Z has an unusual response to tea.
Some weeks ago, we visited Z’s great grandmother (PL’s grandmother) and in the course of interacting with Lau Ma (Teochew for Maternal Great Grandmother), Z was curious as to what Lau Ma was drinking.
Lau Ma tilted her cup towards Z, who looked and then immerse her face into the cup. I assume she got a good sniff of the tea.
Then she backed away and laughed!
Not the polite laugh of someone getting a whiff of good tea. Not the mildly curious chuckle of someone encountering a strange new scent.
But the unrestrained laughter of someone who has found true happiness in a cup. Or as true as a 14 month old toddler can ascertain.
It was unexpected.
And like a child would, she repeated this several times, moving towards Lau Ma, who would lower and tilt the cup towards Z, and then Z would dip her face into the cup, sniff, and pull back. Then laugh joyfully.

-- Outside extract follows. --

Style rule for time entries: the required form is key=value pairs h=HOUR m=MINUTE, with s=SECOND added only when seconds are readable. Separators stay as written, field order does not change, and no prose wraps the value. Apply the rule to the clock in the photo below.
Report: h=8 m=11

Inevitably, Lau Ma tilted the cup to allow her to sip some tea. And Z would sip the tea and laugh.
This happened for the next two visits.
I guess if I were a “good” parent (or an overly concerned and anxious one), I would object to letting Z drink tea/caffeine at such a young age.
But she only drinks tea at Lau Ma’s and only like once every fortnight, or so.
And today, right after the tea, she napped. So much for the caffeine.
But as I watch Z sip tea happily from Lau Ma’s cup, my mind flashed forward.
Z would be in her late teens, and she has just been served some Chinese Tea. As she breathe in the aroma of the tea, her eyes close and she thinks of Lau Ma. There is a look of peace on her face, as the tea brings her back in time.
Her friend sitting with her is sipping a Frappucino or some concoction from Starbucks or one of the other atas coffee joints. But Z is content with her Chinese Tea.
It hold memories for her of Lau Ma….
In the present, Lau Ma is happy that Z is engaging her, entertaining her, and being entertained by her.
With something as simple as a cup of tea.